But second, Hirsch noted, health insurance by its nature meant that customers were engaging at potentially stressful times in their lives, and it made sense from a customer experience standpoint to simplify that engagement as much as possible.
“One of the customer pain points from a health insurance perspective is navigating an incredibly complex health system between public and private … and what to do when something happens,” he said.
“There’s much more emotion involved in a health insurance episode than potentially a car or home insurance episode.
“Our role is being a guide for those customers [in that situation, but] I don’t think we’ve actually nailed that yet.

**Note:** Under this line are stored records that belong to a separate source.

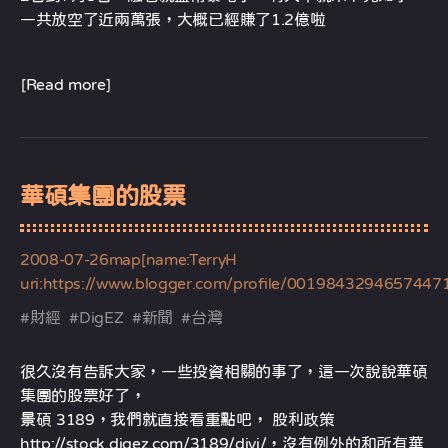
一共放空了近兩萬張，大概已經賺了1.2億啦
[Read more]
華碩集團的股票
2008-07-26
map[name:TerryH
uri:https://www.blogger.com/profile/0019843294657447
#
財經
#
DigEZ
#
新聞
#
台灣
很久沒有告訴大家，一些投資相關的事了，這一次說說華碩
集團的股票好了，
景碩 3189，我們就直接看重點吧， 股利政策
http://stock.digez.com/3189/divi/
，沒有例外的和所有華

It’s challenge BUPA and all of our competitors are facing and there’s no easy solution.”
Hirsch said the insurer has been working to improve the customer experience, which it said covered “any interaction from a person with our brand in any form, whether it’s someone in an aged care home or a [fully] digital experience”.
He said that BUPA is using a full stack of Adobe technologies including conversion rate optimisation, analytics and experience management.
While those components had separately brought about improvements, Hirsch noted that the pieces were particularly powerful together and that data is the “glue which binds all the pieces together”.
However, he noted that technology “is just the mechanism” for improving customer experience.
“If you can create and curate experiences using the technology, that’s what gets you there,” he said.
Hirsch noted the challenges in securing ongoing funding for customer experience transformation, because the projects are typically complex and not short-term undertakings.
“Utilising and then optimising technology to get value out of it actually takes quite a long time, and you’ve really got to be able to sell that journey [to the business],” he said.
“It’s not just ‘we get the technology’ and we’re there.”
One thing keeping BUPA on track is setting a high bar on those it benchmarks itself against.
“When you talk about competitors, is it Medibank for us or Amazon and Google because of what they might do in the future?” Hirsch said.
“If you measure yourself against your peers that’s probably not the best way to stay ahead.”
Hirsch said that BUPA had slowly seen the pace of change internally accelerate.
“How we’ve gotten there has been organic in some instances in terms of bringing new technology on, and some of it has been more [from] enterprise-wide transformation,” he said.
One of the outstanding customer experience challenges BUPA faced is making the experience seamless across physical and digital operations.
This idea of not treating digital as a separate operation has spawned a buzzword of its own - “phygital” - and is becoming more common in the strategies of larger enterprises.
“We’ve got very different businesses: dental, aged care, optical, health insurance and a number of others,” Hirsch said.
“The expectation when customers see the [BUPA logo] ‘blue cube’ is that they get a similar experience or there’s something that connects these experiences, so that’s something we’re very focused on creating.
“We also want to make it seamless for them to transfer from different environments, such as from a physical to a digital environment, and that’s where the technology comes in.
“It really enables us to curate those type of experiences and facilitate something that does appear to be seamless.”